Durante a reunião, o setor agrícola enfatizou a importância estratégica da banana para a segurança alimentar, geração de renda e manutenção de milhares de famílias que dependem dessa cultura no campo. Também foram discutidos a relevância econômica e social da produção de bananas no Brasil, que abrange uma área plantada de aproximadamente 470 mil hectares, resultando em um volume superior a 7 milhões de toneladas por ano.
Preocupações com a Competitividade
O perfil da bananicultura brasileira é amplamente caracterizado pela presença da agricultura familiar, que desempenha um papel vital na economia das regiões produtoras. Assim, as preocupações quanto aos efeitos da entrada de bananas equatorianas sobre a competitividade do produto nacional foram devidamente manifestadas durante o encontro. A possibilidade de que a fruta importada possa prejudicar os preços e a viabilidade da produção local foi um ponto sensível.
Riscos Fitossanitários e o TR4
Além das questões econômicas, os participantes da reunião também levantaram preocupações sobre os riscos fitossanitários associados ao TR4, uma praga altamente perigosa para a bananicultura mundial. No Brasil, essa praga é considerada quarentenária ausente, e a sua prevenção é uma questão estratégica para a defesa agropecuária nacional.
Conforme documentos do Ministério da Agricultura e da Embrapa, a praga TR4 tem a capacidade de afetar variedades que são essenciais tanto para a produção quanto para o consumo nacional. Ela pode permanecer no solo por longos períodos e possui um alto potencial de comprometer a viabilidade produtiva das áreas afetadas.
No debate, os representantes do setor enfatizaram que a introdução da praga teria consequências econômicas e sociais significativas, impactando diretamente os produtores, principalmente os de menor escala, e interferindo no abastecimento interno e na renda gerada pela atividade agrícola em várias regiões do país.
Cautela na Importação
A assessora técnica da CNA, Letícia Barony, reiterou que a entidade já havia sinalizado a necessidade de um rigor máximo na análise da possível importação de bananas equatorianas, considerando o risco de ingresso do TR4. Ela destacou a urgência de definir requisitos fitossanitários e medidas de mitigação que sejam compatíveis com a proteção da produção nacional.
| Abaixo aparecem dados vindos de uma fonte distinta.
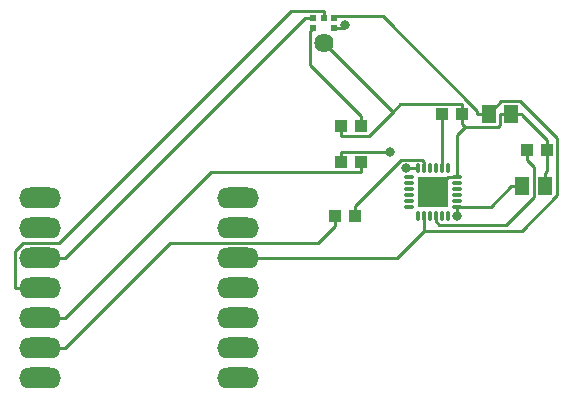
<source format=gbr>
%TF.GenerationSoftware,KiCad,Pcbnew,7.0.10*%
%TF.CreationDate,2024-01-26T16:43:20-08:00*%
%TF.ProjectId,FinalProject,46696e61-6c50-4726-9f6a-6563742e6b69,v2*%
%TF.SameCoordinates,Original*%
%TF.FileFunction,Copper,L1,Top*%
%TF.FilePolarity,Positive*%
%FSLAX46Y46*%
G04 Gerber Fmt 4.6, Leading zero omitted, Abs format (unit mm)*
G04 Created by KiCad (PCBNEW 7.0.10) date 2024-01-26 16:43:20*
%MOMM*%
%LPD*%
G01*
G04 APERTURE LIST*
G04 Aperture macros list*
%AMRoundRect*
0 Rectangle with rounded corners*
0 $1 Rounding radius*
0 $2 $3 $4 $5 $6 $7 $8 $9 X,Y pos of 4 corners*
0 Add a 4 corners polygon primitive as box body*
4,1,4,$2,$3,$4,$5,$6,$7,$8,$9,$2,$3,0*
0 Add four circle primitives for the rounded corners*
1,1,$1+$1,$2,$3*
1,1,$1+$1,$4,$5*
1,1,$1+$1,$6,$7*
1,1,$1+$1,$8,$9*
0 Add four rect primitives between the rounded corners*
20,1,$1+$1,$2,$3,$4,$5,0*
20,1,$1+$1,$4,$5,$6,$7,0*
20,1,$1+$1,$6,$7,$8,$9,0*
20,1,$1+$1,$8,$9,$2,$3,0*%
G04 Aperture macros list end*
%TA.AperFunction,SMDPad,CuDef*%
%ADD10R,1.240000X1.500000*%
%TD*%
%TA.AperFunction,SMDPad,CuDef*%
%ADD11R,1.075000X1.000000*%
%TD*%
%TA.AperFunction,ComponentPad*%
%ADD12O,3.556000X1.778000*%
%TD*%
%TA.AperFunction,SMDPad,CuDef*%
%ADD13R,0.600000X0.525000*%
%TD*%
%TA.AperFunction,ComponentPad*%
%ADD14C,1.625000*%
%TD*%
%TA.AperFunction,SMDPad,CuDef*%
%ADD15RoundRect,0.070000X0.330000X0.070000X-0.330000X0.070000X-0.330000X-0.070000X0.330000X-0.070000X0*%
%TD*%
%TA.AperFunction,SMDPad,CuDef*%
%ADD16RoundRect,0.070000X0.070000X-0.330000X0.070000X0.330000X-0.070000X0.330000X-0.070000X-0.330000X0*%
%TD*%
%TA.AperFunction,SMDPad,CuDef*%
%ADD17RoundRect,0.070000X-0.330000X-0.070000X0.330000X-0.070000X0.330000X0.070000X-0.330000X0.070000X0*%
%TD*%
%TA.AperFunction,SMDPad,CuDef*%
%ADD18RoundRect,0.070000X-0.070000X0.330000X-0.070000X-0.330000X0.070000X-0.330000X0.070000X0.330000X0*%
%TD*%
%TA.AperFunction,SMDPad,CuDef*%
%ADD19R,2.500000X2.500000*%
%TD*%
%TA.AperFunction,ViaPad*%
%ADD20C,0.800000*%
%TD*%
%TA.AperFunction,Conductor*%
%ADD21C,0.250000*%
%TD*%
G04 APERTURE END LIST*
D10*
%TO.P,C7,1,1*%
%TO.N,/3.3V*%
X164905000Y-94742000D03*
%TO.P,C7,2,2*%
%TO.N,GND*%
X166805000Y-94742000D03*
%TD*%
D11*
%TO.P,R2,1*%
%TO.N,/SDA_3V*%
X152405000Y-98806000D03*
%TO.P,R2,2*%
%TO.N,Net-(U1-GPIO4_A3_D3_SDA)*%
X154105000Y-98806000D03*
%TD*%
%TO.P,C4,1,1*%
%TO.N,/REGOUT*%
X168153000Y-97790000D03*
%TO.P,C4,2,2*%
%TO.N,GND*%
X169853000Y-97790000D03*
%TD*%
D12*
%TO.P,U1,1,GPIO1_A0_D0*%
%TO.N,Net-(IC1-BCLK)*%
X126927000Y-101854000D03*
%TO.P,U1,2,GPIO2_A1_D1*%
%TO.N,unconnected-(U1-GPIO2_A1_D1-Pad2)*%
X126927000Y-104394000D03*
%TO.P,U1,3,GPIO3_A2_D2*%
%TO.N,Net-(IC1-WS)*%
X126927000Y-106934000D03*
%TO.P,U1,4,GPIO4_A3_D3*%
%TO.N,Net-(IC1-DATA)*%
X126927000Y-109474000D03*
%TO.P,U1,5,GPIO4_A3_D3_SDA*%
%TO.N,Net-(U1-GPIO4_A3_D3_SDA)*%
X126927000Y-112014000D03*
%TO.P,U1,6,GPIO6_A5_D5_SCL*%
%TO.N,Net-(U1-GPIO6_A5_D5_SCL)*%
X126927000Y-114554000D03*
%TO.P,U1,7,GPIO43_TX_D6*%
%TO.N,unconnected-(U1-GPIO43_TX_D6-Pad7)*%
X126927000Y-117094000D03*
%TO.P,U1,8,5V*%
%TO.N,unconnected-(U1-5V-Pad8)*%
X143691000Y-101854000D03*
%TO.P,U1,9,GND*%
%TO.N,GND*%
X143691000Y-104394000D03*
%TO.P,U1,10,3V3*%
%TO.N,/3.3V*%
X143691000Y-106934000D03*
%TO.P,U1,11,GPIO9_A10_D10_COPI*%
%TO.N,unconnected-(U1-GPIO9_A10_D10_COPI-Pad11)*%
X143691000Y-109474000D03*
%TO.P,U1,12,GPIO8_A9_D9_CIPO*%
%TO.N,unconnected-(U1-GPIO8_A9_D9_CIPO-Pad12)*%
X143691000Y-112014000D03*
%TO.P,U1,13,GPIO7_A8_D8_SCK*%
%TO.N,unconnected-(U1-GPIO7_A8_D8_SCK-Pad13)*%
X143691000Y-114554000D03*
%TO.P,U1,14,GPIO44_D7_RX*%
%TO.N,unconnected-(U1-GPIO44_D7_RX-Pad14)*%
X143691000Y-117094000D03*
%TD*%
D13*
%TO.P,IC1,1,WS*%
%TO.N,Net-(IC1-WS)*%
X150041000Y-86614000D03*
%TO.P,IC1,2,SELECT*%
%TO.N,/SELECT*%
X150041000Y-87464000D03*
D14*
%TO.P,IC1,3,GND*%
%TO.N,GND*%
X150941000Y-88724000D03*
D13*
%TO.P,IC1,4,BCLK*%
%TO.N,Net-(IC1-BCLK)*%
X151841000Y-87464000D03*
%TO.P,IC1,5,VDD*%
%TO.N,/3.3V*%
X151841000Y-86614000D03*
%TO.P,IC1,6,DATA*%
%TO.N,Net-(IC1-DATA)*%
X150941000Y-86614000D03*
%TD*%
D15*
%TO.P,U3,1,CLKIN*%
%TO.N,/CLKIN*%
X158201000Y-100096000D03*
%TO.P,U3,2*%
%TO.N,N/C*%
X158201000Y-100596000D03*
%TO.P,U3,3*%
X158201000Y-101096000D03*
%TO.P,U3,4*%
X158201000Y-101596000D03*
%TO.P,U3,5*%
X158201000Y-102096000D03*
%TO.P,U3,6,AUX_DA*%
%TO.N,/SDA_EXT*%
X158201000Y-102596000D03*
D16*
%TO.P,U3,7,AUX_CL*%
%TO.N,/SCL_EXT*%
X158951000Y-103346000D03*
%TO.P,U3,8,VLOGIC*%
%TO.N,/3.3V*%
X159451000Y-103346000D03*
%TO.P,U3,9,AD0*%
%TO.N,/AD0*%
X159951000Y-103346000D03*
%TO.P,U3,10,REGOUT*%
%TO.N,/REGOUT*%
X160451000Y-103346000D03*
%TO.P,U3,11,FSYNC*%
%TO.N,/FSYNC_IN*%
X160951000Y-103346000D03*
%TO.P,U3,12,INT*%
%TO.N,/INT*%
X161451000Y-103346000D03*
D17*
%TO.P,U3,13,VDD*%
%TO.N,/3.3V*%
X162201000Y-102596000D03*
%TO.P,U3,14*%
%TO.N,N/C*%
X162201000Y-102096000D03*
%TO.P,U3,15*%
X162201000Y-101596000D03*
%TO.P,U3,16*%
X162201000Y-101096000D03*
%TO.P,U3,17*%
X162201000Y-100596000D03*
%TO.P,U3,18,GND*%
%TO.N,GND*%
X162201000Y-100096000D03*
D18*
%TO.P,U3,19,RSVD@1*%
%TO.N,unconnected-(U3-RSVD@1-Pad19)*%
X161451000Y-99346000D03*
%TO.P,U3,20,CPOUT*%
%TO.N,/CPOUT*%
X160951000Y-99346000D03*
%TO.P,U3,21,RSVD@2*%
%TO.N,unconnected-(U3-RSVD@2-Pad21)*%
X160451000Y-99346000D03*
%TO.P,U3,22,RSVD@3*%
%TO.N,unconnected-(U3-RSVD@3-Pad22)*%
X159951000Y-99346000D03*
%TO.P,U3,23,SCL*%
%TO.N,/SCL_3V*%
X159451000Y-99346000D03*
%TO.P,U3,24,SDA*%
%TO.N,/SDA_3V*%
X158951000Y-99346000D03*
D19*
%TO.P,U3,THERM,THERMAL*%
%TO.N,GND*%
X160201000Y-101346000D03*
%TD*%
D11*
%TO.P,C5,1,1*%
%TO.N,/CPOUT*%
X160943400Y-94755200D03*
%TO.P,C5,2,2*%
%TO.N,GND*%
X162643400Y-94755200D03*
%TD*%
%TO.P,R1,1,1*%
%TO.N,GND*%
X152405000Y-95758000D03*
%TO.P,R1,2,2*%
%TO.N,/SELECT*%
X154105000Y-95758000D03*
%TD*%
%TO.P,R3,1*%
%TO.N,Net-(U1-GPIO6_A5_D5_SCL)*%
X151897000Y-103378000D03*
%TO.P,R3,2*%
%TO.N,/SCL_3V*%
X153597000Y-103378000D03*
%TD*%
D10*
%TO.P,C6,1,1*%
%TO.N,/3.3V*%
X167777000Y-100838000D03*
%TO.P,C6,2,2*%
%TO.N,GND*%
X169677000Y-100838000D03*
%TD*%
D20*
%TO.N,Net-(IC1-BCLK)*%
X152750000Y-87247300D03*
%TO.N,/3.3V*%
X162201000Y-103355300D03*
%TO.N,/SDA_3V*%
X157941000Y-99346000D03*
X156574000Y-97979100D03*
%TD*%
D21*
%TO.N,Net-(IC1-BCLK)*%
X152685000Y-87247300D02*
X152750000Y-87247300D01*
X152468000Y-87464000D02*
X152685000Y-87247300D01*
X151841000Y-87464000D02*
X152468000Y-87464000D01*
%TO.N,Net-(IC1-WS)*%
X127689000Y-106934000D02*
X129032000Y-106934000D01*
X129032000Y-106934000D02*
X149352000Y-86614000D01*
X149352000Y-86614000D02*
X150041000Y-86614000D01*
%TO.N,Net-(IC1-DATA)*%
X127689000Y-109474000D02*
X124822100Y-109474000D01*
X150941000Y-86024600D02*
X150941000Y-86614000D01*
X124822100Y-106351800D02*
X125509900Y-105664000D01*
X124822100Y-109474000D02*
X124822100Y-106351800D01*
X125509900Y-105664000D02*
X128524000Y-105664000D01*
X128524000Y-105664000D02*
X148164000Y-86024600D01*
X148164000Y-86024600D02*
X150941000Y-86024600D01*
%TO.N,Net-(U1-GPIO4_A3_D3_SDA)*%
X154105000Y-98806000D02*
X154105000Y-99632900D01*
X141413000Y-99632900D02*
X129032000Y-112014000D01*
X154105000Y-99632900D02*
X141413000Y-99632900D01*
X129032000Y-112014000D02*
X127689000Y-112014000D01*
%TO.N,Net-(U1-GPIO6_A5_D5_SCL)*%
X127689000Y-114554000D02*
X129032000Y-114554000D01*
X151897000Y-104204900D02*
X151897000Y-103378000D01*
X137920000Y-105665500D02*
X150436000Y-105665500D01*
X150436000Y-105665500D02*
X151897000Y-104204900D01*
X129032000Y-114554000D02*
X137920000Y-105665500D01*
%TO.N,GND*%
X169677000Y-99761100D02*
X169853000Y-99585100D01*
X165728000Y-95818900D02*
X165858000Y-95688900D01*
X162201000Y-96498100D02*
X162880000Y-95818900D01*
X162643000Y-95582100D02*
X162880000Y-95818900D01*
X162643000Y-94755200D02*
X162643400Y-94755200D01*
X165858000Y-94742000D02*
X166805000Y-94742000D01*
X169853000Y-99585100D02*
X169853000Y-97790000D01*
X165858000Y-95688900D02*
X165858000Y-94742000D01*
X167752000Y-94742000D02*
X167752000Y-94862000D01*
X162201000Y-100096000D02*
X162201000Y-96498100D01*
X150941000Y-88724000D02*
X156790000Y-94572900D01*
X162643000Y-93928300D02*
X162643000Y-94755200D01*
X166805000Y-94742000D02*
X167752000Y-94742000D01*
X162880000Y-95818900D02*
X165728000Y-95818900D01*
X156790000Y-94572900D02*
X157435000Y-93928300D01*
X152405000Y-95758000D02*
X152405000Y-96584900D01*
X167752000Y-94862000D02*
X169853000Y-96963100D01*
X157435000Y-93928300D02*
X162643000Y-93928300D01*
X162201000Y-100096000D02*
X161451000Y-100096000D01*
X154778000Y-96584900D02*
X156790000Y-94572900D01*
X169677000Y-100838000D02*
X169677000Y-99761100D01*
X152405000Y-96584900D02*
X154778000Y-96584900D01*
X161451000Y-100096000D02*
X160201000Y-101346000D01*
X162643000Y-94755200D02*
X162643000Y-95582100D01*
X169853000Y-96963100D02*
X169853000Y-97790000D01*
%TO.N,/3.3V*%
X167605000Y-93665100D02*
X165982000Y-93665100D01*
X142929000Y-106934000D02*
X157154000Y-106934000D01*
X163958000Y-94742000D02*
X163958000Y-94505300D01*
X167715000Y-104637000D02*
X170731000Y-101621400D01*
X155937000Y-86483900D02*
X151971000Y-86483900D01*
X170731000Y-101621400D02*
X170731000Y-96790300D01*
X159451000Y-104637000D02*
X159451000Y-103346000D01*
X151971000Y-86483900D02*
X151841000Y-86614000D01*
X166830000Y-100838000D02*
X165072000Y-102596000D01*
X162201000Y-103355300D02*
X162201000Y-102596000D01*
X157154000Y-106934000D02*
X159451000Y-104637000D01*
X164905000Y-94742000D02*
X163958000Y-94742000D01*
X165072000Y-102596000D02*
X162201000Y-102596000D01*
X159451000Y-104637000D02*
X167715000Y-104637000D01*
X165982000Y-93665100D02*
X164905000Y-94742000D01*
X163958000Y-94505300D02*
X155937000Y-86483900D01*
X170731000Y-96790300D02*
X167605000Y-93665100D01*
X167777000Y-100838000D02*
X166830000Y-100838000D01*
%TO.N,/SELECT*%
X154105000Y-95758000D02*
X154105000Y-94931100D01*
X154105000Y-94931100D02*
X149790000Y-90615900D01*
X149790000Y-90615900D02*
X149790000Y-87715200D01*
X149790000Y-87715200D02*
X150041000Y-87464000D01*
%TO.N,/REGOUT*%
X168724000Y-99187800D02*
X168724000Y-101784200D01*
X168724000Y-101784200D02*
X166385000Y-104123100D01*
X168153000Y-98616900D02*
X168724000Y-99187800D01*
X168153000Y-97790000D02*
X168153000Y-98616900D01*
X166385000Y-104123100D02*
X160742000Y-104123100D01*
X160742000Y-104123100D02*
X160451000Y-103831700D01*
X160451000Y-103831700D02*
X160451000Y-103346000D01*
%TO.N,/CPOUT*%
X160943400Y-95168200D02*
X160943400Y-94755200D01*
X160943000Y-95582100D02*
X160951000Y-95589700D01*
X160943000Y-95168600D02*
X160943400Y-95168200D01*
X160951000Y-95589700D02*
X160951000Y-99346000D01*
X160943000Y-95168600D02*
X160943000Y-95582100D01*
X160943000Y-94755200D02*
X160943000Y-95168600D01*
%TO.N,/SCL_3V*%
X157529000Y-98618800D02*
X159268000Y-98618800D01*
X159268000Y-98618800D02*
X159451000Y-98801700D01*
X159451000Y-98801700D02*
X159451000Y-99346000D01*
X153597000Y-103378000D02*
X153597000Y-102551100D01*
X153597000Y-102551100D02*
X157529000Y-98618800D01*
%TO.N,/SDA_3V*%
X158951000Y-99346000D02*
X157941000Y-99346000D01*
X152405000Y-98806000D02*
X152405000Y-97979100D01*
X152405000Y-97979100D02*
X156574000Y-97979100D01*
%TD*%
M02*

</source>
“Qualquer avanço nesse debate deve ser sustentado por uma análise técnica minuciosa, critérios sanitários robustos, rastreabilidade e mecanismos de prevenção efetivos, para garantir a segurança da produção brasileira e evitar danos irreparáveis à bananicultura do Brasil”, explicou Letícia Barony.
Estudos em Andamento
Na mesma reunião, o governo anunciou que os estudos de Análise de Risco de Pragas (ARP) estão em andamento. Esses estudos visam avaliar os riscos associados à entrada de pragas quarentenárias que possam surgir com a importação de bananas do Equador. Os representantes também mencionaram que serão analisadas medidas de mitigação, com o compromisso de proteger a cadeia produtiva nacional, buscando garantir a saúde e a sustentabilidade do setor no Brasil.